Osmoregulated Periplasmic Glucans

Abstract

Among all the systems developed by enterobacteria to face osmotic stress, only osmoregulated periplasmic glucans (OPGs) were found to be modulated during osmotic fluxes. First detected in 1973 by E.P. Kennedy's group in a study of phospholipid turnover in Escherichia coli, OPGs have been shown across alpha, beta, and gamma subdivisions of the proteobacteria. Discovery of OPG-like compounds in the epsilon subdivision strongly suggested that the presence of periplasmic glucans is essential for almost all proteobacteria. This article offers an overview of the different classes of OPGs. Then, the biosynthesis of OPGs and their regulation in E. coli and other species are discussed. Finally, the biological role of OPGs is developed. Beyond structural function, OPGs are involved in pathogenicity, in particular, by playing a role in signal transduction pathways. Recently, OPG synthesis proteins have been suggested to control cell division and growth rate.

Figure 1

Backbone structure of the four families of OPGs. Reprinted with permission from reference .

Figure 2

Working model of the OPG biosynthetic complex of E. coli. The variety of backbone structures and patterns of substitution are schematically represented (see text for details). Ptd-Gro, phosphatidylglycerol; Ptd-Etn, phosphatidylethanolamine; DG, diacylglycerol; Suc-CoA, succinyl-coenzyme A; CoA, coenzyme A; UDP, uridine diphosphate.

Figure 3

Occurrences of OPG genes in various representative genomes. Protein-protein BLAST program was used to search in the nonredundant database sequences highly similar to OpgG, OpgH, and OpgD from E. coli; OpgI from R. sphaeroides, NdvB, NdvC, and NdvD from B. japonicum, and ChvB and ChvA from A. tumefaciens, OpgB and OpgE from E. coli, OpgC from E. coli; and D. dadantii, and CgmB from S. meliloti.

Figure 4

Schematic of UDP-glucose production, utilization, and connection with trehalose and OPG biosynthesis in E. coli.
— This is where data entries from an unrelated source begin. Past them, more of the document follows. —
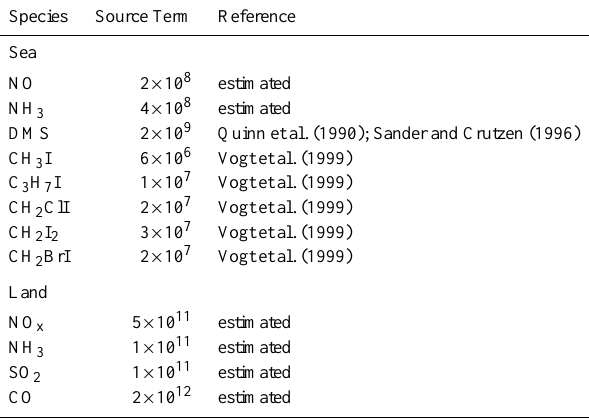
Table 3. Gas-phase source terms, in moleculescm − 2 . The Sea terms are used for the Atlantic and Channel legs of the model run (and for the sea-section of the Roscoff leg). The Land terms are used for the UK leg of the model run – the NO x term is split between NO and NO 2 based on the NO : NO 2 of the lowest level of the model column at that point in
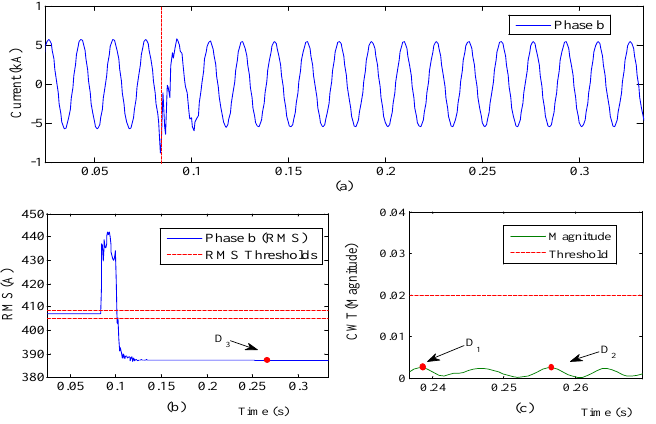
Figure 11. Capacitor bank energization event in (13-Bus) is detected and classified, ( a ) I b ; ( b ) D 3 ; ( c ) D 1 and D 2 of the normalized I n in the 11th–12th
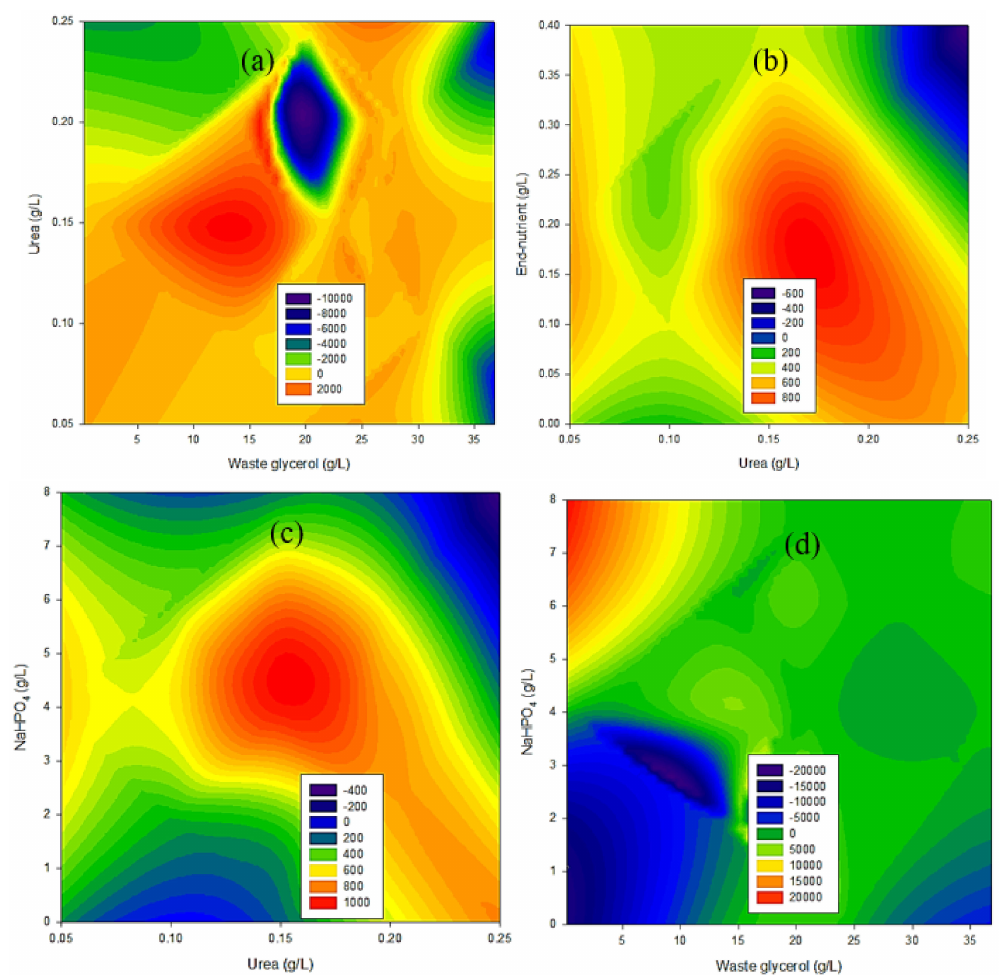
Figure 3. Contour plots showing the interaction between ( a ) urea and waste glycerol ( b ) Endo-nutrient and urea ( c ) Na 2 HPO 4 and urea ( d ) Na 2 HPO 4 and waste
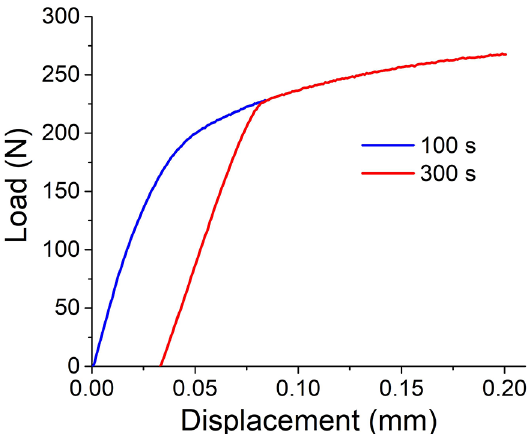
Figure 2. Load vs. Displacement curves obtained from both deformation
The Kyoto Encyclopedia of Genes and Genomes (KEGG) was used to establish the metabolic pathway (125, 126). Glucose is transported into the cell via the phosphoenolpyruvate (PEP)-dependent phosphotransferase system (PTS). During uptake, glucose is activated and transformed into glucose-6-P. Glucose-6-P is used by Pgm and GalU enzymes to produce uridine-diphosphate (UDP)-glucose (in red). The UDP-glucose can be used either to produce OPGs via the OpgH/OpgG complex or trehalose-6-P via OtsA. Trehalose-6-P is transformed into trehalose by OtsB enzyme. Then, it can either be excreted via the stretch-activated proteins (SAP) into the periplasm or maintained inside the cell. In both cases, the trehalose will be degraded in 2 glucoses by TreF in the cytoplasm or TreA in the periplasm. P, Phosphate; OPG, osmoregulated periplasmic glucan.